Who likes surprises? If I asked you last week, your answer might have something to do with Irish stadium-rockers U2, who simultaneously announced and released their new album Songs of Innocence for free on Sept. 9.
A Radiohead-esque release would have been uncontroversial. But it wouldn’t be a U2 release without a few people
getting annoyed — or, in this case, tens of millions of non-U2 fans who woke up with Songs of Innocence loaded on their iTunes via Apple’s iCloud, without their permission.
Touted as the widest album release of all time — 500 million digital copies — U2 and Apple’s stunt has become the event that ruined millions of perfectly crafted iTunes playlists.
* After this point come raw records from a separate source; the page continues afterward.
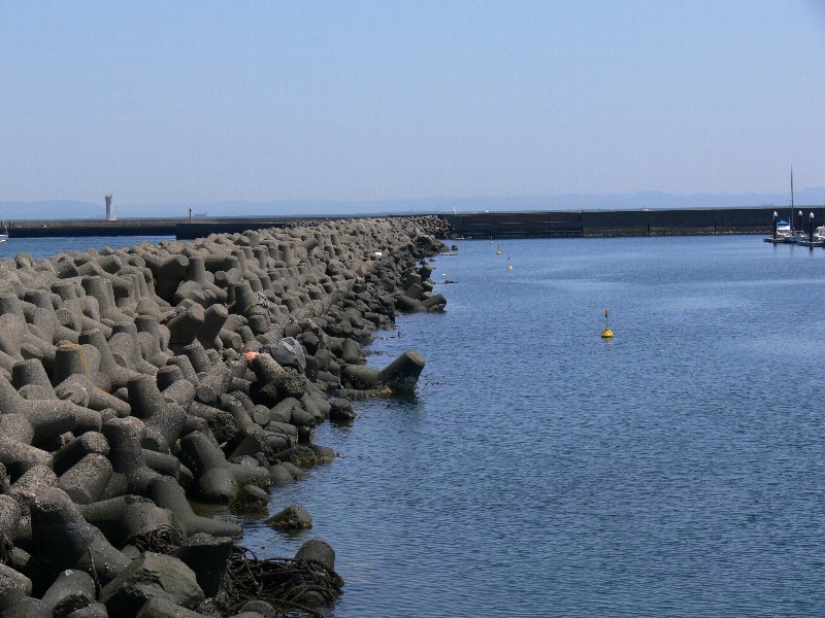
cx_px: 412
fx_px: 2050
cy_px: 309
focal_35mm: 86
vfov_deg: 17.2
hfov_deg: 22.8
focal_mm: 18.2
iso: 80
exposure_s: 1/400
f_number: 5.6
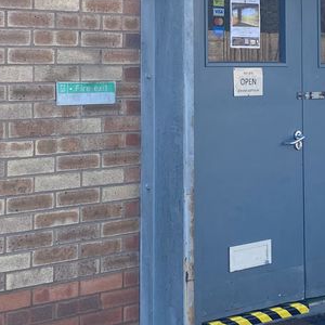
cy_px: 66
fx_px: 903
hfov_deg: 20.3
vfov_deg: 20.2
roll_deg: +0.3
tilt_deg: +0.6
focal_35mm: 85
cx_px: 220
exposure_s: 1/640
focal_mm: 4.25
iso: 32
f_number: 1.8
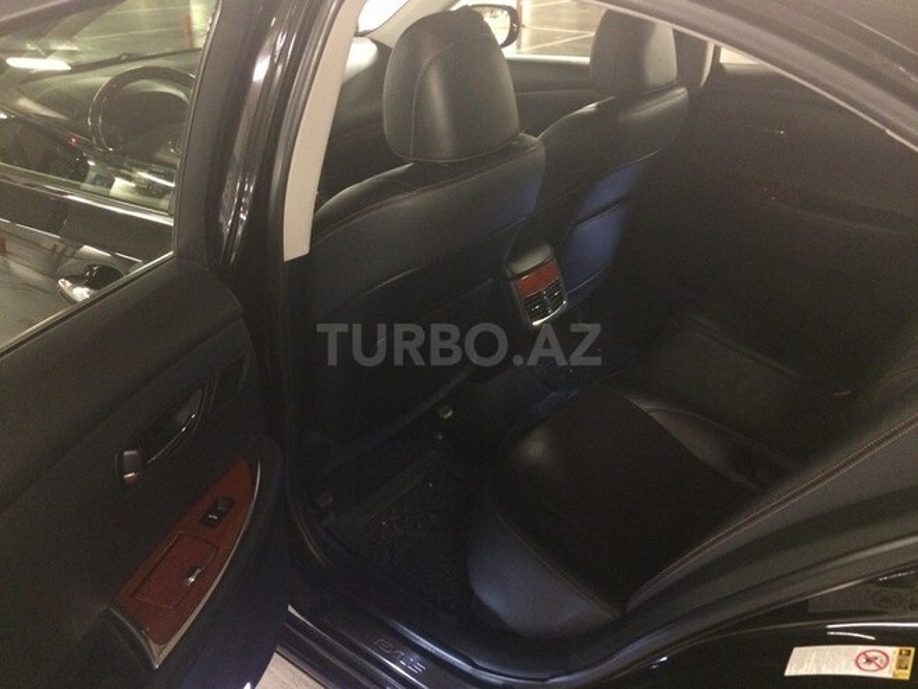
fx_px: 769
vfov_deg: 48.2
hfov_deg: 61.7
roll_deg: -0.2
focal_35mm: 29
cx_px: 459
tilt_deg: -28.6
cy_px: 344
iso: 500
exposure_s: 1/17
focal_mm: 4.15
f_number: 2.2
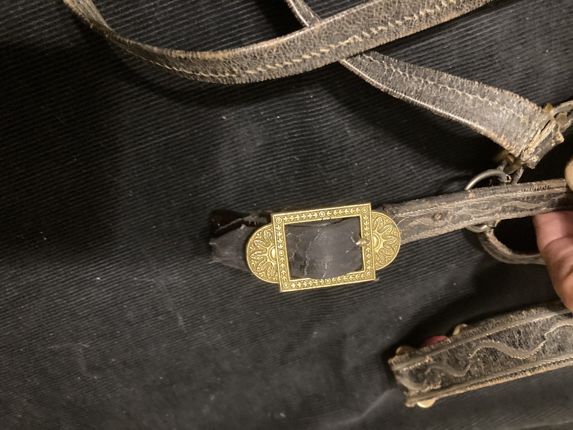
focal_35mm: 28
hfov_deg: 63.4
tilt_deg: -59.3
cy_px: 215
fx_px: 463
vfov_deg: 49.7
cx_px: 286
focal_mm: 3.99
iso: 640
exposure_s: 1/20
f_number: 1.8
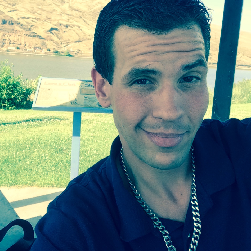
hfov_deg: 44.9
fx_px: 304
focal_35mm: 37
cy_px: 98
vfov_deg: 44.6
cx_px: 125
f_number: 2.4
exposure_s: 1/237
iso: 50
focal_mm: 2.15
Imagine how many panicked hip-hop fans spent 10 minutes trying to figure out how to get this corporate-rock abomination off their iPhones.
Luckily, I have most U2 albums on my iPod already, but I’d like to thank our Apple overlords for sparing me the trouble of downloading the album the old-fashioned way. 2014 is so neat.
Since everyone knows if they like U2 or not, reviewing the album is easy. It skips the experimental grandiosity of 2009’s No Line on the Horizon for the anthemic, radio-friendly sounds that made 2004’s How to Dismantle an Atomic Bomb a commercial success. Album-closer “The Troubles” is the best of the bunch. Give it a listen, if you haven’t deleted it already.